If you don't mind not having company when eating lunch at work, or if you enjoy watching a rom-com without a date, or if you're actually quite content with being a fifth wheel with your own hotel room while on a vacation with your coupled BFFs, then you're probably pretty smart, as a feature on the World Economic Forum notes that highly intelligent people are happiest when they're alone.
Researchers gathered information from more than 15,000 individuals aged 18 to 28 regarding where they lived, how statisfied they are with their lives, how dense the population was in their area, and how social relationships made them happy.
The results showed that while people in general don't really like huge crowds, people of average intelligence tend to feel the negative effects of huge groups more. Those who are smarter enjoy being with company and are able to adapt better.
Those who are considered to be really smart, however, find happiness in solitude. The study notes: "More intelligent individuals experience lower life satisfaction with more frequent socialization with friends."
There could be many factors to explain this—maybe it's because highly intellectual people like to have a lot of time to work towards a specific goal, or maybe they just need to recharge as many introverts do. Whatever the reason may be, it just goes to show that being alone isn't necessarily a sad thing. If you need more proof, here are a few perks:
Being alone allows your brain to relax and recharge.
It can be really tiring to be constantly socializing—even when you do it online. Being alone (and going off the internet) allows your mind to just float from thought to thought, process what it has experienced, and start with a clean slate.
Being alone trains you to become creative and self-sufficient.
Solitude teaches independence, and when you're independent, you don't panic at the first minor issue you're faced with because you've developed a knack for creatively solving things on your own. You're also more resourceful, and you tend to exhaust all options available to you before you ask for backup.

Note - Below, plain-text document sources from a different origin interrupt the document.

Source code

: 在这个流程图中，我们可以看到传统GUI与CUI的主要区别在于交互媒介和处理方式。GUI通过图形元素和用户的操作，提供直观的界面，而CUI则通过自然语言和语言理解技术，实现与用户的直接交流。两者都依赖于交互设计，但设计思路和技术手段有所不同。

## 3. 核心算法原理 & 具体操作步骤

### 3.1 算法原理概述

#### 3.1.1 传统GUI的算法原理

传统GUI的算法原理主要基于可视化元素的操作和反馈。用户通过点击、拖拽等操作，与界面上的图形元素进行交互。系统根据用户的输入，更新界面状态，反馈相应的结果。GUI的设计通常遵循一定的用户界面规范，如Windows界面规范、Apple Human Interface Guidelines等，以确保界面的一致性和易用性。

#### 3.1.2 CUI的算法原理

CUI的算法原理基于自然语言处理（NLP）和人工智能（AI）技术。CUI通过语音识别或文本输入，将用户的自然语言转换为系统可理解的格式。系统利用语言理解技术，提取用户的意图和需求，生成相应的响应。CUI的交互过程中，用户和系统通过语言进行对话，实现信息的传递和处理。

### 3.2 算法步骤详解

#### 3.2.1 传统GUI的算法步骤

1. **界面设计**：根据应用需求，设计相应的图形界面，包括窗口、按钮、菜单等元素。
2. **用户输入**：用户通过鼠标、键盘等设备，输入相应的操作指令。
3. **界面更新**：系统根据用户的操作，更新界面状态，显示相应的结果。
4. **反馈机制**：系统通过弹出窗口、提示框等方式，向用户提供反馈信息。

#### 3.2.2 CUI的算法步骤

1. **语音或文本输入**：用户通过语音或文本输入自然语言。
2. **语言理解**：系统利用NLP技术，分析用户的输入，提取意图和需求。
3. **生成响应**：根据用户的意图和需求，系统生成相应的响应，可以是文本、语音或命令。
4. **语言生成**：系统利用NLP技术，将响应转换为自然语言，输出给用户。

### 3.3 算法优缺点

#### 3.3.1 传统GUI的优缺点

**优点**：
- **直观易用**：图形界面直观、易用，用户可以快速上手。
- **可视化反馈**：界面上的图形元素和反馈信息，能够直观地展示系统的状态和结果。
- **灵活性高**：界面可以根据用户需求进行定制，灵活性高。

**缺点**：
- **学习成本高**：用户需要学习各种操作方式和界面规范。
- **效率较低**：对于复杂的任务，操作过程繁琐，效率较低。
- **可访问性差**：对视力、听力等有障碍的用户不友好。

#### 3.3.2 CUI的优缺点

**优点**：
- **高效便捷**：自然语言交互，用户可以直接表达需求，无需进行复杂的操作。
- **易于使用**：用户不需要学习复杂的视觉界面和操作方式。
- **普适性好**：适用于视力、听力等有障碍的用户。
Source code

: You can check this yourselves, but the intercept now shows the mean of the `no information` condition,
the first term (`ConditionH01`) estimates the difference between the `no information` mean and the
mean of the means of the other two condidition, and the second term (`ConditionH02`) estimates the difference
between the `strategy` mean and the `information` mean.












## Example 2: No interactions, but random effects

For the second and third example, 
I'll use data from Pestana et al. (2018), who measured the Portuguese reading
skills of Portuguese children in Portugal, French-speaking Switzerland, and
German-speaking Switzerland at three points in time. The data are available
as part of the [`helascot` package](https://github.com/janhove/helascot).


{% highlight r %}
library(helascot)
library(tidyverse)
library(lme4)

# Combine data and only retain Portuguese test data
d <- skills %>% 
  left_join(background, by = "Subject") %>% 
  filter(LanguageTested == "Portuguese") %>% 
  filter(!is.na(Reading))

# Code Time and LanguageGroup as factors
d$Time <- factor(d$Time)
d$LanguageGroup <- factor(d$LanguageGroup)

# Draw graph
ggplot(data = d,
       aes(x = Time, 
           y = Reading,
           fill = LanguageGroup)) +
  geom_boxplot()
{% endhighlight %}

Being alone gives you time for introspection.
It's pretty hard to think about yourself and where you are in your life when you're at a corporate dinner party... after which you'll be attending your friend's bachelorette bash. Time alone is important as it allows you to go back to your goals and assess if they're actually still your goals. Moreover, it also allows you to find and solidify your voice and your personality, far from the influence of any group.
Being alone makes you appreciate who you are.
It also strengthens the idea that being alone doesn't mean you're lonely. Being alone causes you to take a good, hard look at yourself, and it's during this time that you find that you're pretty much good company. So indulge in the quiet; you're better for it.